Please copy every line of the material below word for word.
*** Information given
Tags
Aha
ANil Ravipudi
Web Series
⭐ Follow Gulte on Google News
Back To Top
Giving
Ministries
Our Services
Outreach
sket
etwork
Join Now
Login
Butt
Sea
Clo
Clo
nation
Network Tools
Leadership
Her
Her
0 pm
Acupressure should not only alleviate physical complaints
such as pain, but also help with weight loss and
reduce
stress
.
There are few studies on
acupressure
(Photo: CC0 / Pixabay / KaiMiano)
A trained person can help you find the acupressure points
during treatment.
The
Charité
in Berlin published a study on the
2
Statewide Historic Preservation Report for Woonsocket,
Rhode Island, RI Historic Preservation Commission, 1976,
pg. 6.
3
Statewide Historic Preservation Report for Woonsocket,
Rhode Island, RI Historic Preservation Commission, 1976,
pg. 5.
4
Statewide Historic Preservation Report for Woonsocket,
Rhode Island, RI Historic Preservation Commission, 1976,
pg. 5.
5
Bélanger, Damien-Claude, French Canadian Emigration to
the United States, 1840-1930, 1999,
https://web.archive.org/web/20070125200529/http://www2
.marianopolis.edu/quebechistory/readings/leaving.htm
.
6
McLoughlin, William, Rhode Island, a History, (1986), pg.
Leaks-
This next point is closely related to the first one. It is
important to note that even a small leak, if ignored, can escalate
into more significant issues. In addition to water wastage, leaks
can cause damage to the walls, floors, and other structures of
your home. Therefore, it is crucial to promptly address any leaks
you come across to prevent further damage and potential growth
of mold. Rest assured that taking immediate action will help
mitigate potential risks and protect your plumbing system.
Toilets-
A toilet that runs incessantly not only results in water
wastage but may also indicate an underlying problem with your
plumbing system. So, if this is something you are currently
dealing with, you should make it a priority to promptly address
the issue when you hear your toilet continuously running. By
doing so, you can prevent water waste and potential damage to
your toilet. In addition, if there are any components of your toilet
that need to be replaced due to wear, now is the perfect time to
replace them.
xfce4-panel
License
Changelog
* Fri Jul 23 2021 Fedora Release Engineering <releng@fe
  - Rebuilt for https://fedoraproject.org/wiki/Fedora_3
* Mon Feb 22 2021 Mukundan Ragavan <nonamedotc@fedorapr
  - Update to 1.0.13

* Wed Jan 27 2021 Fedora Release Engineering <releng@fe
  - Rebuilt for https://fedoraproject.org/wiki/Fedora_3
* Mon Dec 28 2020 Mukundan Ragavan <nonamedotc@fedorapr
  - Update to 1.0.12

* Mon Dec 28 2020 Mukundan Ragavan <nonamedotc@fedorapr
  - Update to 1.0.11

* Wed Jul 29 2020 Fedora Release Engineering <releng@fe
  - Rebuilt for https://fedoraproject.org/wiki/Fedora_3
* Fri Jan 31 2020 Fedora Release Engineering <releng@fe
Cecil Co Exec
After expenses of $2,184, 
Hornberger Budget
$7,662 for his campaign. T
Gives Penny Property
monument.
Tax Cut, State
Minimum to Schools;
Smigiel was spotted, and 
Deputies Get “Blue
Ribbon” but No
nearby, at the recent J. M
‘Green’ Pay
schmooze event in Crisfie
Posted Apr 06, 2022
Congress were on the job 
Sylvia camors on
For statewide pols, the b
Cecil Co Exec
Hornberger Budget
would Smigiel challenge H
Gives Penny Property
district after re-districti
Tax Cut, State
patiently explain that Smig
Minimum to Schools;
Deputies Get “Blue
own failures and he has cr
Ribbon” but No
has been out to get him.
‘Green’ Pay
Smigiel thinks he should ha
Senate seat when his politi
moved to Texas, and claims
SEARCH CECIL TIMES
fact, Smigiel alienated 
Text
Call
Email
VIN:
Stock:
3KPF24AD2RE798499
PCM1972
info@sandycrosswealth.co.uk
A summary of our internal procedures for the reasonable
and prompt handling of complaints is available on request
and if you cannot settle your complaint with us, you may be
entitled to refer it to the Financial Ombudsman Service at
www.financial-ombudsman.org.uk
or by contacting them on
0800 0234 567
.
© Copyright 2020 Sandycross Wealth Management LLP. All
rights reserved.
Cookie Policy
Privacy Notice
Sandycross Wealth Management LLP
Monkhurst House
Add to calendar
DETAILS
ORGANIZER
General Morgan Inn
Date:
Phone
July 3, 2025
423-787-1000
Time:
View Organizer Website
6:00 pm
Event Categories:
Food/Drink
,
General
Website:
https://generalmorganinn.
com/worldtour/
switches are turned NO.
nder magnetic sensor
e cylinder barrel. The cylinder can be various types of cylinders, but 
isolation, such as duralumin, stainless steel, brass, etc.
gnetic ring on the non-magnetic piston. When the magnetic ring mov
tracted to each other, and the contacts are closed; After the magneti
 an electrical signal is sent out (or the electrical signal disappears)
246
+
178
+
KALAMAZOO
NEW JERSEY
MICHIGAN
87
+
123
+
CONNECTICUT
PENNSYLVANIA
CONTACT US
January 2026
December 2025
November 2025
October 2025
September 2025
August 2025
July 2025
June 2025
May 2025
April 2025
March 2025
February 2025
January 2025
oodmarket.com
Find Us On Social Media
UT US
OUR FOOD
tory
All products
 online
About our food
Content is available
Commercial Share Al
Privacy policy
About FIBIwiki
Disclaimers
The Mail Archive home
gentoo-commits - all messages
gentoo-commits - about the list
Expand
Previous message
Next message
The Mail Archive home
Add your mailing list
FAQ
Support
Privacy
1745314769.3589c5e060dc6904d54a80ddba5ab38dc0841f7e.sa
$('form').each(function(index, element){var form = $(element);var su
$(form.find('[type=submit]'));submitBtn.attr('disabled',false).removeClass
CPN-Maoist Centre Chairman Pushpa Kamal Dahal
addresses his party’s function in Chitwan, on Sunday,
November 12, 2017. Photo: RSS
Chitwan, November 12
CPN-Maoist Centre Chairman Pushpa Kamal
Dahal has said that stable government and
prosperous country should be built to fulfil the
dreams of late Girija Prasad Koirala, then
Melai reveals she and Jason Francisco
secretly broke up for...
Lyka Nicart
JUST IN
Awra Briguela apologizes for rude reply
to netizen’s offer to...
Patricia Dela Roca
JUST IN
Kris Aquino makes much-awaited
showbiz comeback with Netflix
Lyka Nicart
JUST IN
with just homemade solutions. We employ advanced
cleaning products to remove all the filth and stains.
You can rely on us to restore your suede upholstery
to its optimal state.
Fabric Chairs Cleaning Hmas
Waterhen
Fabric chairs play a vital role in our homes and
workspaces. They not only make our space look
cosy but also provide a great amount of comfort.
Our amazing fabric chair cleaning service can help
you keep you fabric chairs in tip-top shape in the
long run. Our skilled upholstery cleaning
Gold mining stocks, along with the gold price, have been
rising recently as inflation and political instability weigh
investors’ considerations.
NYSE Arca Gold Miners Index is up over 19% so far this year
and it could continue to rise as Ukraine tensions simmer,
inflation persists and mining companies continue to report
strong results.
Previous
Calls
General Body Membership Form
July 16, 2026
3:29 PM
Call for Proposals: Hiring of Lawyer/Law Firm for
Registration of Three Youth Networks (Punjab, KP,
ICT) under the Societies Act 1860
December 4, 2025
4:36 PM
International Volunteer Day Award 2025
******
Response for this exercise –
Tags
Aha
ANil Ravipudi
Web Series
⭐ Follow Gulte on Google News
Back To Top
Giving
Ministries
Our Services
Outreach
sket
etwork
Join Now
Login
Butt
Sea
Clo
Clo
nation
Network Tools
Leadership
Her
Her
0 pm
Acupressure should not only alleviate physical complaints
such as pain, but also help with weight loss and
reduce
stress
.
There are few studies on
acupressure
(Photo: CC0 / Pixabay / KaiMiano)
A trained person can help you find the acupressure points
during treatment.
The
Charité
in Berlin published a study on the
2
Statewide Historic Preservation Report for Woonsocket,
Rhode Island, RI Historic Preservation Commission, 1976,
pg. 6.
3
Statewide Historic Preservation Report for Woonsocket,
Rhode Island, RI Historic Preservation Commission, 1976,
pg. 5.
4
Statewide Historic Preservation Report for Woonsocket,
Rhode Island, RI Historic Preservation Commission, 1976,
pg. 5.
5
Bélanger, Damien-Claude, French Canadian Emigration to
the United States, 1840-1930, 1999,
https://web.archive.org/web/20070125200529/http://www2
.marianopolis.edu/quebechistory/readings/leaving.htm
.
6
McLoughlin, William, Rhode Island, a History, (1986), pg.
Leaks-
This next point is closely related to the first one. It is
important to note that even a small leak, if ignored, can escalate
into more significant issues. In addition to water wastage, leaks
can cause damage to the walls, floors, and other structures of
your home. Therefore, it is crucial to promptly address any leaks
you come across to prevent further damage and potential growth
of mold. Rest assured that taking immediate action will help
mitigate potential risks and protect your plumbing system.
Toilets-
A toilet that runs incessantly not only results in water
wastage but may also indicate an underlying problem with your
plumbing system. So, if this is something you are currently
dealing with, you should make it a priority to promptly address
the issue when you hear your toilet continuously running. By
doing so, you can prevent water waste and potential damage to
your toilet. In addition, if there are any components of your toilet
that need to be replaced due to wear, now is the perfect time to
replace them.
xfce4-panel
License
Changelog
* Fri Jul 23 2021 Fedora Release Engineering <releng@fe
  - Rebuilt for https://fedoraproject.org/wiki/Fedora_3
* Mon Feb 22 2021 Mukundan Ragavan <nonamedotc@fedorapr
  - Update to 1.0.13

* Wed Jan 27 2021 Fedora Release Engineering <releng@fe
  - Rebuilt for https://fedoraproject.org/wiki/Fedora_3
* Mon Dec 28 2020 Mukundan Ragavan <nonamedotc@fedorapr
  - Update to 1.0.12

* Mon Dec 28 2020 Mukundan Ragavan <nonamedotc@fedorapr
  - Update to 1.0.11

* Wed Jul 29 2020 Fedora Release Engineering <releng@fe
  - Rebuilt for https://fedoraproject.org/wiki/Fedora_3
* Fri Jan 31 2020 Fedora Release Engineering <releng@fe
Cecil Co Exec
After expenses of $2,184, 
Hornberger Budget
$7,662 for his campaign. T
Gives Penny Property
monument.
Tax Cut, State
Minimum to Schools;
Smigiel was spotted, and 
Deputies Get “Blue
Ribbon” but No
nearby, at the recent J. M
‘Green’ Pay
schmooze event in Crisfie
Posted Apr 06, 2022
Congress were on the job 
Sylvia camors on
For statewide pols, the b
Cecil Co Exec
Hornberger Budget
would Smigiel challenge H
Gives Penny Property
district after re-districti
Tax Cut, State
patiently explain that Smig
Minimum to Schools;
Deputies Get “Blue
own failures and he has cr
Ribbon” but No
has been out to get him.
‘Green’ Pay
Smigiel thinks he should ha
Senate seat when his politi
moved to Texas, and claims
SEARCH CECIL TIMES
fact, Smigiel alienated 
Text
Call
Email
VIN:
Stock:
3KPF24AD2RE798499
PCM1972
info@sandycrosswealth.co.uk
A summary of our internal procedures for the reasonable
and prompt handling of complaints is available on request
and if you cannot settle your complaint with us, you may be
entitled to refer it to the Financial Ombudsman Service at
www.financial-ombudsman.org.uk
or by contacting them on
0800 0234 567
.
© Copyright 2020 Sandycross Wealth Management LLP. All
rights reserved.
Cookie Policy
Privacy Notice
Sandycross Wealth Management LLP
Monkhurst House
Add to calendar
DETAILS
ORGANIZER
General Morgan Inn
Date:
Phone
July 3, 2025
423-787-1000
Time:
View Organizer Website
6:00 pm
Event Categories:
Food/Drink
,
General
Website:
https://generalmorganinn.
com/worldtour/
switches are turned NO.
nder magnetic sensor
e cylinder barrel. The cylinder can be various types of cylinders, but 
isolation, such as duralumin, stainless steel, brass, etc.
gnetic ring on the non-magnetic piston. When the magnetic ring mov
tracted to each other, and the contacts are closed; After the magneti
 an electrical signal is sent out (or the electrical signal disappears)
246
+
178
+
KALAMAZOO
NEW JERSEY
MICHIGAN
87
+
123
+
CONNECTICUT
PENNSYLVANIA
CONTACT US
January 2026
December 2025
November 2025
October 2025
September 2025
August 2025
July 2025
June 2025
May 2025
April 2025
March 2025
February 2025
January 2025
oodmarket.com
Find Us On Social Media
UT US
OUR FOOD
tory
All products
 online
About our food
Content is available
Commercial Share Al
Privacy policy
About FIBIwiki
Disclaimers
The Mail Archive home
gentoo-commits - all messages
gentoo-commits - about the list
Expand
Previous message
Next message
The Mail Archive home
Add your mailing list
FAQ
Support
Privacy
1745314769.3589c5e060dc6904d54a80ddba5ab38dc0841f7e.sa
$('form').each(function(index, element){var form = $(element);var su
$(form.find('[type=submit]'));submitBtn.attr('disabled',false).removeClass
CPN-Maoist Centre Chairman Pushpa Kamal Dahal
addresses his party’s function in Chitwan, on Sunday,
November 12, 2017. Photo: RSS
Chitwan, November 12
CPN-Maoist Centre Chairman Pushpa Kamal
Dahal has said that stable government and
prosperous country should be built to fulfil the
dreams of late Girija Prasad Koirala, then
Melai reveals she and Jason Francisco
secretly broke up for...
Lyka Nicart
JUST IN
Awra Briguela apologizes for rude reply
to netizen’s offer to...
Patricia Dela Roca
JUST IN
Kris Aquino makes much-awaited
showbiz comeback with Netflix
Lyka Nicart
JUST IN
with just homemade solutions. We employ advanced
cleaning products to remove all the filth and stains.
You can rely on us to restore your suede upholstery
to its optimal state.
Fabric Chairs Cleaning Hmas
Waterhen
Fabric chairs play a vital role in our homes and
workspaces. They not only make our space look
cosy but also provide a great amount of comfort.
Our amazing fabric chair cleaning service can help
you keep you fabric chairs in tip-top shape in the
long run. Our skilled upholstery cleaning
Gold mining stocks, along with the gold price, have been
rising recently as inflation and political instability weigh
investors’ considerations.
NYSE Arca Gold Miners Index is up over 19% so far this year
and it could continue to rise as Ukraine tensions simmer,
inflation persists and mining companies continue to report
strong results.
Previous
Calls
General Body Membership Form
July 16, 2026
3:29 PM
Call for Proposals: Hiring of Lawyer/Law Firm for
Registration of Three Youth Networks (Punjab, KP,
ICT) under the Societies Act 1860
December 4, 2025
4:36 PM
International Volunteer Day Award 2025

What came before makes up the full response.